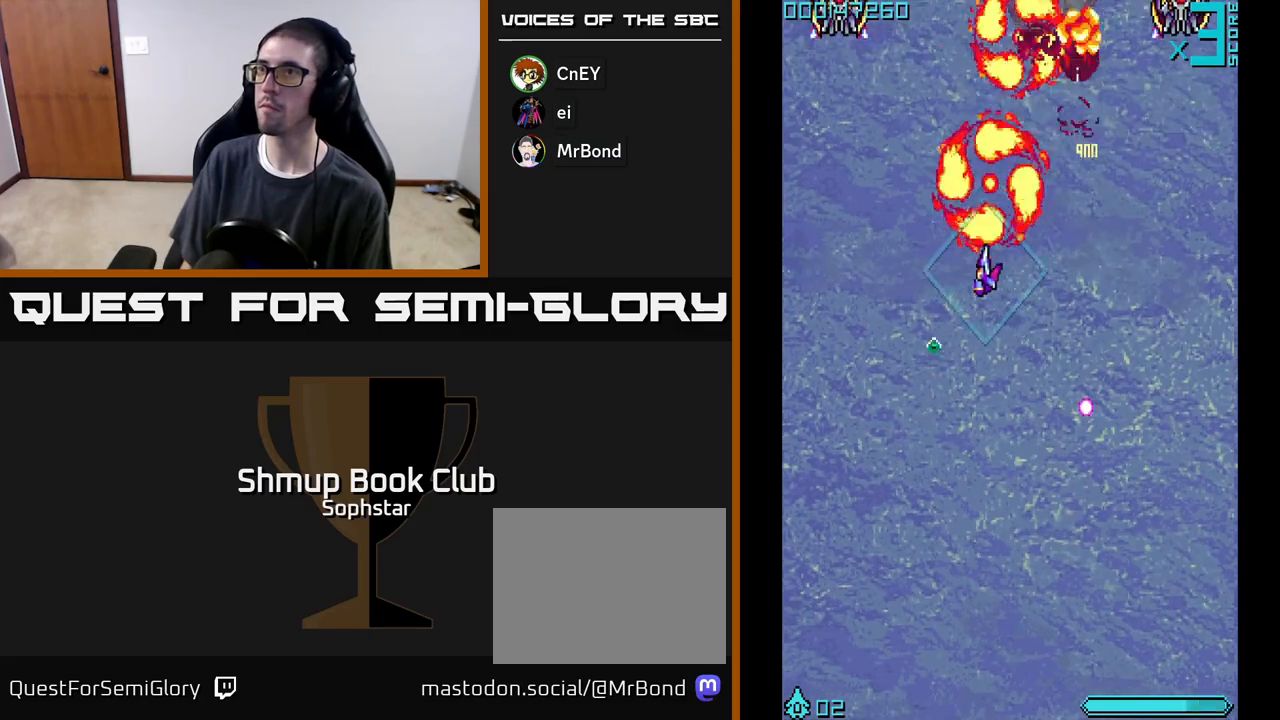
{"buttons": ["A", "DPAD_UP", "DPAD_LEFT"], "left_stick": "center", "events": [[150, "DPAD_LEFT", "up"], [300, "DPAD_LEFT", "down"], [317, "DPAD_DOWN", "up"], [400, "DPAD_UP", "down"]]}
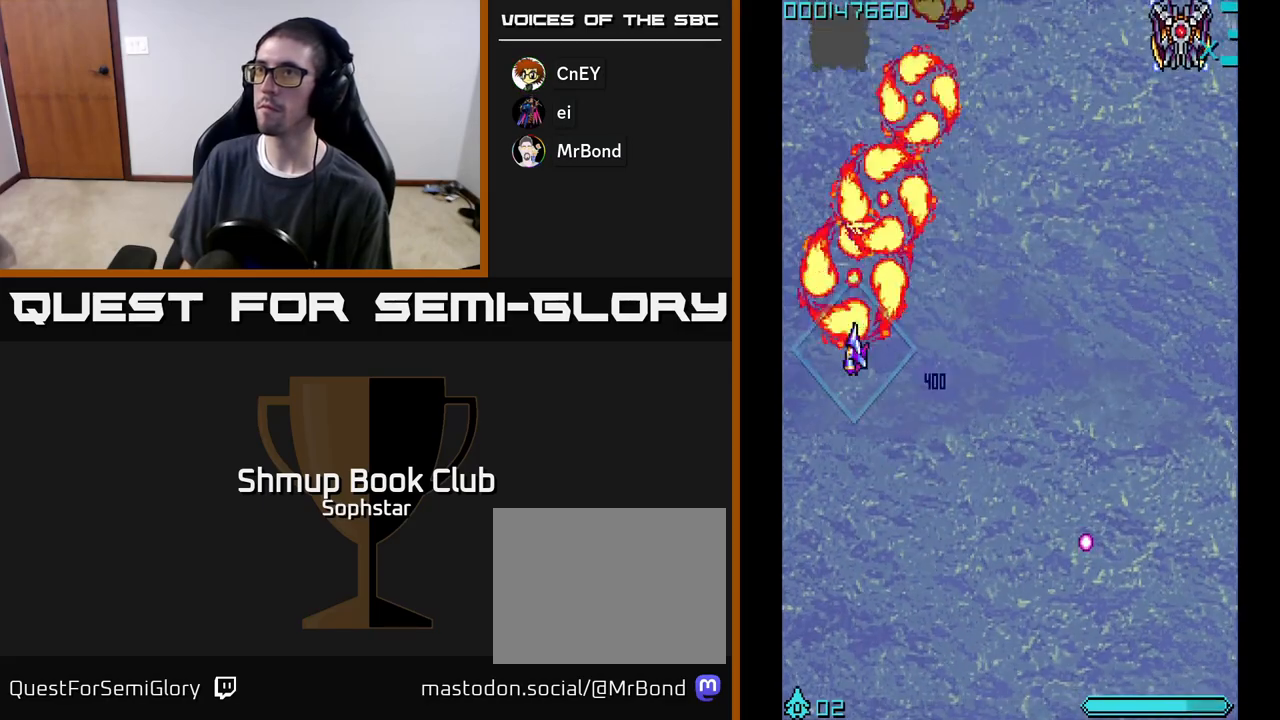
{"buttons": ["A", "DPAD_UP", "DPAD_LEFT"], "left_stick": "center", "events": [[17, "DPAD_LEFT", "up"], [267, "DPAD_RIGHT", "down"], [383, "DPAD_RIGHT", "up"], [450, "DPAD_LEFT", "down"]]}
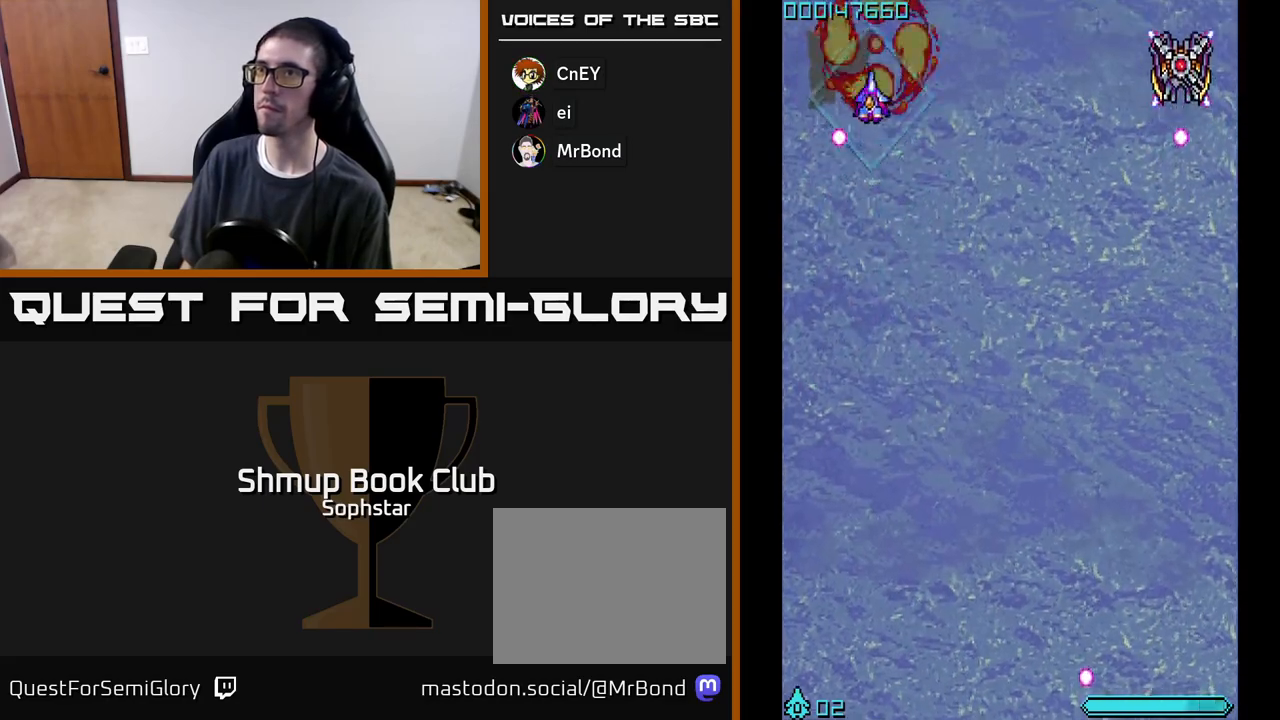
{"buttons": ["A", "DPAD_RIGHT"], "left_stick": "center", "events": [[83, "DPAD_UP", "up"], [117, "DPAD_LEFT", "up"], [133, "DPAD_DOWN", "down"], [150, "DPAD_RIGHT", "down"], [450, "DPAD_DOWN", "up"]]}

• _TASK PROMPT_:
Reproduce the lines above letter for letter. The pictures stay behind.

• _ANSWER TO THIS PROBLEM_:
{"buttons": ["A", "DPAD_UP", "DPAD_LEFT"], "left_stick": "center", "events": [[150, "DPAD_LEFT", "up"], [300, "DPAD_LEFT", "down"], [317, "DPAD_DOWN", "up"], [400, "DPAD_UP", "down"]]}
{"buttons": ["A", "DPAD_UP", "DPAD_LEFT"], "left_stick": "center", "events": [[17, "DPAD_LEFT", "up"], [267, "DPAD_RIGHT", "down"], [383, "DPAD_RIGHT", "up"], [450, "DPAD_LEFT", "down"]]}
{"buttons": ["A", "DPAD_RIGHT"], "left_stick": "center", "events": [[83, "DPAD_UP", "up"], [117, "DPAD_LEFT", "up"], [133, "DPAD_DOWN", "down"], [150, "DPAD_RIGHT", "down"], [450, "DPAD_DOWN", "up"]]}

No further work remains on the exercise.